Players pushed to postpone two days worth of games to protest the police shooting of Black man Jacob Blake in Kenosha, Wisconsin, which came three months after the killing of George Floyd by a Minneapolis police officer. More than 48 hours of reflection culminated with a pregame presentation in Toronto before the Tampa Bay Lightning and Boston Bruins faced off.
Retired goaltender Kevin Weekes narrated a video montage on the subject that included clips by fellow minority players Matt Dumba of the Minnesota Wild and Ryan Reaves of the Vegas Golden Knights.
“In hockey, we often let our effort, determination and passion to win do the talking,” Weekes said. “But when an issue is bigger than the game, we must speak out, starting with three words we need to get comfortable saying: Black Lives Matter.
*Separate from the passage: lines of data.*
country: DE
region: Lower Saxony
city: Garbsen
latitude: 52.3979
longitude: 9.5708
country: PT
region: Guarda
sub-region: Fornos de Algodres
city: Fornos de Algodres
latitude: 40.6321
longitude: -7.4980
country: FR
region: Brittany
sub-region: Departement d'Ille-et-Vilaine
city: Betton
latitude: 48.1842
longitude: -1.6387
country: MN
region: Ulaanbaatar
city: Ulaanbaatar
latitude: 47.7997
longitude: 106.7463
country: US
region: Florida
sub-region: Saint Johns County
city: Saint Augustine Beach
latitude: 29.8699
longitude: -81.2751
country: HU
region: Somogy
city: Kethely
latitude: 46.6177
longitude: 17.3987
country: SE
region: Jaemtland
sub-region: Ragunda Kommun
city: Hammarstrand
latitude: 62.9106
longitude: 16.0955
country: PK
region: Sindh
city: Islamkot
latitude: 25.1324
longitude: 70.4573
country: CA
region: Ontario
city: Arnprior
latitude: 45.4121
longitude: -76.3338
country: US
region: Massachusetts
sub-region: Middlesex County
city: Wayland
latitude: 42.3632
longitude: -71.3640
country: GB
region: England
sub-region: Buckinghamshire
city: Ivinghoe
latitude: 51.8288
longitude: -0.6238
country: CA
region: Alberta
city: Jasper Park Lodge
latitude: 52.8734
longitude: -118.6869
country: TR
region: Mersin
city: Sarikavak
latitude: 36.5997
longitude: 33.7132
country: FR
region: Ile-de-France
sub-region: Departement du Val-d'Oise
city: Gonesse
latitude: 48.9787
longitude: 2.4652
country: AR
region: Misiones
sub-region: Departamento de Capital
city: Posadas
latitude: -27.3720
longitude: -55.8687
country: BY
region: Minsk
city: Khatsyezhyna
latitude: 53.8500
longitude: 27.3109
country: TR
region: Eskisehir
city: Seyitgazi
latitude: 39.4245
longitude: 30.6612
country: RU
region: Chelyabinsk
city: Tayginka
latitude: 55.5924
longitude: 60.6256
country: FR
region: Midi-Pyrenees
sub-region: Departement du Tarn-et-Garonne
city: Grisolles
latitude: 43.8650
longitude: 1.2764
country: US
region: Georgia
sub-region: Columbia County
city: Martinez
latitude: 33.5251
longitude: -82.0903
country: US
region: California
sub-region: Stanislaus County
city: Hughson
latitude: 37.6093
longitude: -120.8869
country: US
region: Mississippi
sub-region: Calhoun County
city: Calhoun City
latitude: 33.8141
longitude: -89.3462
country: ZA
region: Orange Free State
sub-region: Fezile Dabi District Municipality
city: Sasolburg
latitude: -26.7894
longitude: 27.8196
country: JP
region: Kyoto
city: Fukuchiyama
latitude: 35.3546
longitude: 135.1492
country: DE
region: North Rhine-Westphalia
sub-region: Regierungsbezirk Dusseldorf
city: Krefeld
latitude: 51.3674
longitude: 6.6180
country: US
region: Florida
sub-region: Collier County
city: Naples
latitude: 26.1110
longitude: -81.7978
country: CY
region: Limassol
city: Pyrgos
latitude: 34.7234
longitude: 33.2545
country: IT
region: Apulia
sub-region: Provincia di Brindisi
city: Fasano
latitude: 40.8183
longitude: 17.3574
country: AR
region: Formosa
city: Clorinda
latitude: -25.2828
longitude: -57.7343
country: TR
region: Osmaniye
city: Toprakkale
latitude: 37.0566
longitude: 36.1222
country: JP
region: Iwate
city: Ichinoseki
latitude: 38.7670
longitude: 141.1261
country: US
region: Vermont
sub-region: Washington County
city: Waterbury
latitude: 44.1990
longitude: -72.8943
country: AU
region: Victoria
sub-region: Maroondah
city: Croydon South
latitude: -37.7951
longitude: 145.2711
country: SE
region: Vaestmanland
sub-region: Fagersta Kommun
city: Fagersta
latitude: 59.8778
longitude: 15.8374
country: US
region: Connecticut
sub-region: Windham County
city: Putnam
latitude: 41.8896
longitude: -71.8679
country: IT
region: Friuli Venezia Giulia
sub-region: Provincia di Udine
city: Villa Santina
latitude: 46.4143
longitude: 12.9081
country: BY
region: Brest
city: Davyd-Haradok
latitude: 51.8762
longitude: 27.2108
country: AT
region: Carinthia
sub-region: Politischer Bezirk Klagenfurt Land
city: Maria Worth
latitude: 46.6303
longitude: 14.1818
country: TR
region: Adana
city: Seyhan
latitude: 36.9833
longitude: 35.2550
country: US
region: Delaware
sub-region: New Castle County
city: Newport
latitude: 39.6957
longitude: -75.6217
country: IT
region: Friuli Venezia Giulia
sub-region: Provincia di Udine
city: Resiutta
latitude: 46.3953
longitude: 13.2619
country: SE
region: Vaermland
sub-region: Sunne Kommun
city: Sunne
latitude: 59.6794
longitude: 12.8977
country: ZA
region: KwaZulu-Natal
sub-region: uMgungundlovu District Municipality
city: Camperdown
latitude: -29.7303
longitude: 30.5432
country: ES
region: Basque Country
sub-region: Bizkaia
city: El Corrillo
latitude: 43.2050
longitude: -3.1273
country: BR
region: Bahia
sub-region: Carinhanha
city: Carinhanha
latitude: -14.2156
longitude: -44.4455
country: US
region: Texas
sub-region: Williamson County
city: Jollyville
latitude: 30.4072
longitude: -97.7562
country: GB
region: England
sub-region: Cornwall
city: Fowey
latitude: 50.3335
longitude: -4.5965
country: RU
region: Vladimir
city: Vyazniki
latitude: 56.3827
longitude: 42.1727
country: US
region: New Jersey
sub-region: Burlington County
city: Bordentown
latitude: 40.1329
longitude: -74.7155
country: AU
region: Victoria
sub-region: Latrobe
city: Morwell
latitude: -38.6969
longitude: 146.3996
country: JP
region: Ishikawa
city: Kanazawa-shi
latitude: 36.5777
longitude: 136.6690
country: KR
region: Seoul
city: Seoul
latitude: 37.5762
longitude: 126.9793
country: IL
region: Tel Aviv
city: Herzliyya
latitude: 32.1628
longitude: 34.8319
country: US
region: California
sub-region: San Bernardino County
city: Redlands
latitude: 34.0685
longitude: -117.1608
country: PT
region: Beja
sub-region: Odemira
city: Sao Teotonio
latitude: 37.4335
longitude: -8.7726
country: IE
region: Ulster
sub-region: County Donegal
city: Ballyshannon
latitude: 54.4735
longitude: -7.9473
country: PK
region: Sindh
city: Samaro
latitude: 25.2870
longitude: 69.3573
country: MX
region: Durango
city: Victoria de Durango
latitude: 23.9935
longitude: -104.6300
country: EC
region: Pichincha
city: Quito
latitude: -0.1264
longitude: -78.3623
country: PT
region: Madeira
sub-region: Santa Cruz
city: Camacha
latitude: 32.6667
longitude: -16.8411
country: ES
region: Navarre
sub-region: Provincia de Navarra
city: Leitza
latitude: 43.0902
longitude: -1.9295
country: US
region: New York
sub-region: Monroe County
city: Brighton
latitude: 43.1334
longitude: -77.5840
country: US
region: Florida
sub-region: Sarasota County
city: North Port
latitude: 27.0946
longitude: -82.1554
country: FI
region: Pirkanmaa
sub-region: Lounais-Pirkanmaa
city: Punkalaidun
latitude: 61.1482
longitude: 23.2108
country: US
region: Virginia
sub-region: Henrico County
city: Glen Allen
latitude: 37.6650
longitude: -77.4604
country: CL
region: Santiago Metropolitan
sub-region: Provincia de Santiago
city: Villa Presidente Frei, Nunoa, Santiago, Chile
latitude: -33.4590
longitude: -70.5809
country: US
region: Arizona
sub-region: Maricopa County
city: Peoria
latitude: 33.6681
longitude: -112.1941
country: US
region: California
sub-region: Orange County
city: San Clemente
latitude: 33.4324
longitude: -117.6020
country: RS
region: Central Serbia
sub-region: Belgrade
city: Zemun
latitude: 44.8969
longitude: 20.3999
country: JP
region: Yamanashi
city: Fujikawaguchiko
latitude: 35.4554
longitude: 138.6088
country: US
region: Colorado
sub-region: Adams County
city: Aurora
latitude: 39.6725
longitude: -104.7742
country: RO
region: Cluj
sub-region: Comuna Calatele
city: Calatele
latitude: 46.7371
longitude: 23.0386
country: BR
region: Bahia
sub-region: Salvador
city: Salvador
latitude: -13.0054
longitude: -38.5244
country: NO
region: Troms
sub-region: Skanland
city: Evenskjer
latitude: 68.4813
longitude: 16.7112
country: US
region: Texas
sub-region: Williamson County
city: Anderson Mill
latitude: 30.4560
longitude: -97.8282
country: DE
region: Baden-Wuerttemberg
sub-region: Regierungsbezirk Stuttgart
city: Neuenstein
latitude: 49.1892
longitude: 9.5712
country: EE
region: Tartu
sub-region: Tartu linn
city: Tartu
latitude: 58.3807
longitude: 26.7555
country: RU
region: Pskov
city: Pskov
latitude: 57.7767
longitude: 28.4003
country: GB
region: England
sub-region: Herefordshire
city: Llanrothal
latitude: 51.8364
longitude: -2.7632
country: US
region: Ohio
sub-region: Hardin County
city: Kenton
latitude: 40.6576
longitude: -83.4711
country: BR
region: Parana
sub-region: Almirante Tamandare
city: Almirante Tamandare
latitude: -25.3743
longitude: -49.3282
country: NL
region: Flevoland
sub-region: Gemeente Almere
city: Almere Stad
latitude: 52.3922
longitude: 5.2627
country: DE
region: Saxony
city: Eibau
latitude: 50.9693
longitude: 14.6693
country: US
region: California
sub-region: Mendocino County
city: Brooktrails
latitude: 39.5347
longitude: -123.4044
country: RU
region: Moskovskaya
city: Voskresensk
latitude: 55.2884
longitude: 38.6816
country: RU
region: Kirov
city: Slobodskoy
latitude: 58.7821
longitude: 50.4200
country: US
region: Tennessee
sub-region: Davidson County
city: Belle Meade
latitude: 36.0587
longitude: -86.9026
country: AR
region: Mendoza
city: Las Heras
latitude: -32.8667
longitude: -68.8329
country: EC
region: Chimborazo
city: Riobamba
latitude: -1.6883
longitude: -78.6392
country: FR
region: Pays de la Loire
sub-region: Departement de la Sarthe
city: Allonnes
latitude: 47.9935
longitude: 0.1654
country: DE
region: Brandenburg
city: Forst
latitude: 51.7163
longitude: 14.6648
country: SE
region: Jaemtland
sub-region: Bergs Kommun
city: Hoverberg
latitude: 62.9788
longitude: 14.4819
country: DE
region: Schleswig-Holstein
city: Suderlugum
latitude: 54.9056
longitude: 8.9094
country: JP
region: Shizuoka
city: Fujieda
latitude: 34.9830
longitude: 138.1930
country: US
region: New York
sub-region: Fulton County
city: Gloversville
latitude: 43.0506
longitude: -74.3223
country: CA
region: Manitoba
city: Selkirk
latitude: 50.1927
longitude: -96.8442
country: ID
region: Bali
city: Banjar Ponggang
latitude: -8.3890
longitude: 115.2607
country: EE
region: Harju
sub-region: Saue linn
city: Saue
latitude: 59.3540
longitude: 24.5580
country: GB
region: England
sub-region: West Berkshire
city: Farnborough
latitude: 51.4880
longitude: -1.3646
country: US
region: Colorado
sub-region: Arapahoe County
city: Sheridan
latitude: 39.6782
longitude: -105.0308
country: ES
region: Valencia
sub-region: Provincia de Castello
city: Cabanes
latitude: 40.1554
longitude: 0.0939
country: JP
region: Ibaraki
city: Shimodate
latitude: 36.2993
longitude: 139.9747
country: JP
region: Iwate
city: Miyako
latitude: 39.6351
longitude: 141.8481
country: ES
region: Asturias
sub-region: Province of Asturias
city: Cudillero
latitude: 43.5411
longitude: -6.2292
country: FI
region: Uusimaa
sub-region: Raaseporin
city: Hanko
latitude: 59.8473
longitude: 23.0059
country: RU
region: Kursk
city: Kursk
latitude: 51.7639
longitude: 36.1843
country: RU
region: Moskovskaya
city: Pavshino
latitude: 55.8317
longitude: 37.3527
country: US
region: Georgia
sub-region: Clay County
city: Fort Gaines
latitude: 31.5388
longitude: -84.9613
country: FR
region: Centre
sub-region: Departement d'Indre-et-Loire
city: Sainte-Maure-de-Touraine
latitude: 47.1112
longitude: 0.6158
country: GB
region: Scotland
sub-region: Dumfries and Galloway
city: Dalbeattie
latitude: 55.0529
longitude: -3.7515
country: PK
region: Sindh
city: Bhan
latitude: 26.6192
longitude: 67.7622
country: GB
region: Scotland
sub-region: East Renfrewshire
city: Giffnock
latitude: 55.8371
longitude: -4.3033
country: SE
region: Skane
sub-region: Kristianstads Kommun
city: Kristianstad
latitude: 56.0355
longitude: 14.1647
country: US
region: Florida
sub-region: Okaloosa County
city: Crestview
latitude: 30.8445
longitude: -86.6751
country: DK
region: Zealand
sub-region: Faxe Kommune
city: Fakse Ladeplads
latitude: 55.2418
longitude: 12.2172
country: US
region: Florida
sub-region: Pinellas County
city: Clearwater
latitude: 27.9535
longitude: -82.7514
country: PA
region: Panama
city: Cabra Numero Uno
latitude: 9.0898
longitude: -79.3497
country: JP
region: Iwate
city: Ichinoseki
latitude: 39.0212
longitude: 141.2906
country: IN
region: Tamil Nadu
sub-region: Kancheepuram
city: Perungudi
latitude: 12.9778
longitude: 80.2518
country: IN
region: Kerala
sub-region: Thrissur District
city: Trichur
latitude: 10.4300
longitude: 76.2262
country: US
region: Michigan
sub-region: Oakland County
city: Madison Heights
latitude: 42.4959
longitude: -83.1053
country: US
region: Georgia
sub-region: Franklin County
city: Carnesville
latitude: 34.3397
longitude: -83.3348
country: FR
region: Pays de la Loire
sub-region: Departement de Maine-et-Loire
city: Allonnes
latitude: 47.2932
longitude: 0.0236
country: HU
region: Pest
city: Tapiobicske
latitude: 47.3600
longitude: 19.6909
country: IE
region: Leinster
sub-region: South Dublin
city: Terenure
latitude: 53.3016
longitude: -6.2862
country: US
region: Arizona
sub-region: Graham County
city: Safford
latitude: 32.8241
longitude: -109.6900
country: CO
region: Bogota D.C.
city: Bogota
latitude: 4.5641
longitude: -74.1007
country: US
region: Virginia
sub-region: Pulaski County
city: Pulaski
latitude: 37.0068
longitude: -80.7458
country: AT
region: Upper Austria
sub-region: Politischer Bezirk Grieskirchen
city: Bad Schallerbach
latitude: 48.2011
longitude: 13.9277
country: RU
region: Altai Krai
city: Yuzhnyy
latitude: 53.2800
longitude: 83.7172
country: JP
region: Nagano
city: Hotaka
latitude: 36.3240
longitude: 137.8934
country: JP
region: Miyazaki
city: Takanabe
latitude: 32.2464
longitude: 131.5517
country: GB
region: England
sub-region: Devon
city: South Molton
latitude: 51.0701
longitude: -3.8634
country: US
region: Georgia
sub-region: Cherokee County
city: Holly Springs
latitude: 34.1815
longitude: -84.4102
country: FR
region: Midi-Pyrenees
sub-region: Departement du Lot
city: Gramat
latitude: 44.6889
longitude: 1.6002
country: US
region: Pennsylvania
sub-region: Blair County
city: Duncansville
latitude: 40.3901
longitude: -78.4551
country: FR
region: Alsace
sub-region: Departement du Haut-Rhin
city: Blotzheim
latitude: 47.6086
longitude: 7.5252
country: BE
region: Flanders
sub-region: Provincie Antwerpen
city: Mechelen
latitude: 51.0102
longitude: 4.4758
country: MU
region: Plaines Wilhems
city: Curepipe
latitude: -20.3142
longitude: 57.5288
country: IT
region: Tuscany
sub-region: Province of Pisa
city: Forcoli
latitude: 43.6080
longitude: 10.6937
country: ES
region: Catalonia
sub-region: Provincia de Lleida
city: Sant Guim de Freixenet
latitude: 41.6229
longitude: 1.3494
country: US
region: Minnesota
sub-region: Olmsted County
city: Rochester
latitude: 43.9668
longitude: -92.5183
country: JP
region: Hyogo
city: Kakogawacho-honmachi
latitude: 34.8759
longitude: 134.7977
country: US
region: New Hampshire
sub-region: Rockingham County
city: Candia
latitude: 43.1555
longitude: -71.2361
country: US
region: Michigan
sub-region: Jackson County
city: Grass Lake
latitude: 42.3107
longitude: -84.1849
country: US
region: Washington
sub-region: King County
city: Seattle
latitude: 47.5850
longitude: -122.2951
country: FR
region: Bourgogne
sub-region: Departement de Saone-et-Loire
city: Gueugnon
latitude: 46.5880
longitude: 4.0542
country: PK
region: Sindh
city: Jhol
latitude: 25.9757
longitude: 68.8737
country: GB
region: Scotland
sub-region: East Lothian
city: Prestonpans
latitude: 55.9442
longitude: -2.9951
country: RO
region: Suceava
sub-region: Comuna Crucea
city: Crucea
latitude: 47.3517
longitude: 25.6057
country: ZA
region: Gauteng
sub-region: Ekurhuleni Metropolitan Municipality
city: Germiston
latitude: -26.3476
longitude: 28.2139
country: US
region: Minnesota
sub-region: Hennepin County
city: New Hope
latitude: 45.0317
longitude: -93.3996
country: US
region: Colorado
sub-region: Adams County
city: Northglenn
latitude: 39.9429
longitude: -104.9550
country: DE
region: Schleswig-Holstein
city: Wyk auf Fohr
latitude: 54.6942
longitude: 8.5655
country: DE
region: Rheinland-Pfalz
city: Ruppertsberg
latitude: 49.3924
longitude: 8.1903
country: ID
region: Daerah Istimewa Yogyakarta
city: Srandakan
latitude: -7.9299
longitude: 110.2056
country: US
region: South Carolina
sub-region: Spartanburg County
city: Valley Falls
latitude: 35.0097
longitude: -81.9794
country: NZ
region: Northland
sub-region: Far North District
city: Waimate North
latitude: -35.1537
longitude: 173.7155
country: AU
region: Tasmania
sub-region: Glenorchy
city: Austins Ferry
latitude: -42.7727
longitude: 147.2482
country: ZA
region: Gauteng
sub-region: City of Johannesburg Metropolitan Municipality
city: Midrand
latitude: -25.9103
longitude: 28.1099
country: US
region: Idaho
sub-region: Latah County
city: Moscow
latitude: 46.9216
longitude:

Equality is the only way forward. As players, as fans and as average citizens, we most confront these issues.”
On the ice, the Lightning and Bruins didn't miss a beat in their hard-fought series. Away from it, players and coaches in the Toronto and Edmonton bubbles got an opportunity to weigh in on matters of racism and police brutality that caused games to be postponed in the NBA, Major League Baseball and other pro sports leagues.
“The decision to postpone our games and sit out was viewed as an opportunity to highlight a bigger issue than hockey,” said Lightning defenseman Kevin Shattenkirk, who was at the forefront of player dialogue in the past few days. “We wanted to make sure that every Black player in this league can feel safe and feel like they have a voice. And we want to make sure that we continue this conversation moving forward and make sure that we keep the sport progressing in the right way.”
Conversations went on among opposing players in each of the Canadian cities hosting games. Reaves and Vancouver Canucks captain Bo Horvat are no fans of each other during games, but their discussion about how to protest played a major role in hockey following the NBA's lead.
“What we did was the best thing for not only our two teams but I think for the NHL, and we stand by it,” Horvat said. “We obviously know it’s not going to change what’s going on in the world, but it’s going to get people talking and I think that’s the most important thing.”